(Saved data entries)
_____
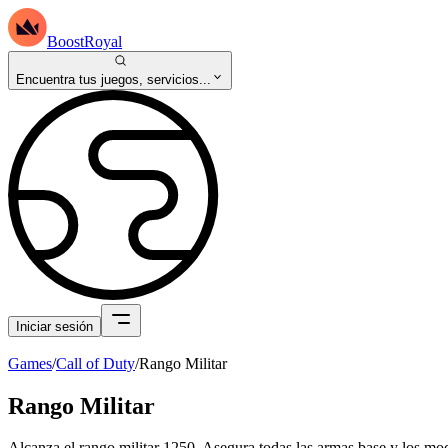
BoostRoyal
Encuentra tus juegos, servicios...
Iniciar sesión
Games
/
Call of Duty
/
Rango Militar
Rango Militar
Alcanza el rango militar 1250. Asegura todas las armas base y los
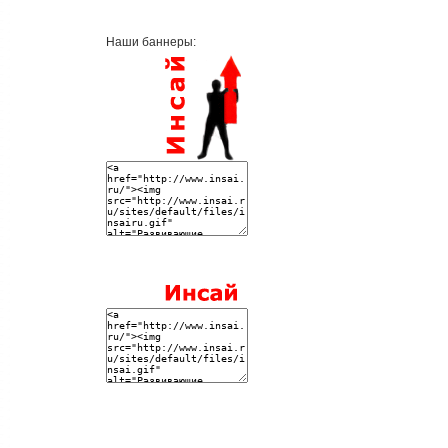
Наши баннеры:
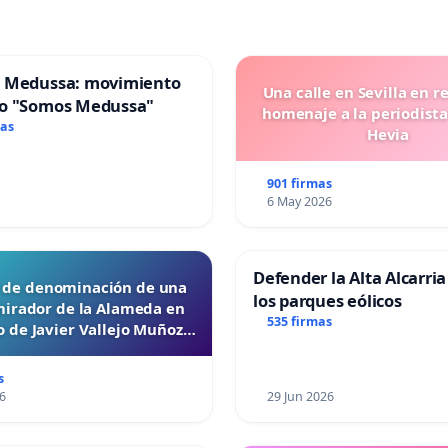
 Medussa: movimiento
Una calle en Sevilla en r
o "Somos Medussa"
homenaje a la periodista
mas
Hevia
901 firmas
6 May 2026
Defender la Alta Alcarria
d de denominación de una
los parques eólicos
mirador de la Alameda en
535 firmas
 de Javier Vallejo Muñoz
“Mazinger”
s
6
29 Jun 2026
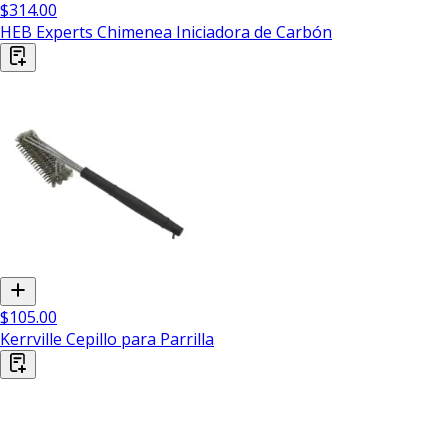
$314.00
HEB Experts Chimenea Iniciadora de Carbón
$105.00
Kerrville Cepillo para Parrilla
_____
_ACTIVITY_: All records above must be output exactly as they stand, excluding pictures.

_TASK ANSWER_:
BoostRoyal
Encuentra tus juegos, servicios...
Iniciar sesión
Games
/
Call of Duty
/
Rango Militar
Rango Militar
Alcanza el rango militar 1250. Asegura todas las armas base y los
Наши баннеры:
 Medussa: movimiento
Una calle en Sevilla en r
o "Somos Medussa"
homenaje a la periodista
mas
Hevia
901 firmas
6 May 2026
Defender la Alta Alcarria
d de denominación de una
los parques eólicos
mirador de la Alameda en
535 firmas
 de Javier Vallejo Muñoz
“Mazinger”
s
6
29 Jun 2026
$314.00
HEB Experts Chimenea Iniciadora de Carbón
$105.00
Kerrville Cepillo para Parrilla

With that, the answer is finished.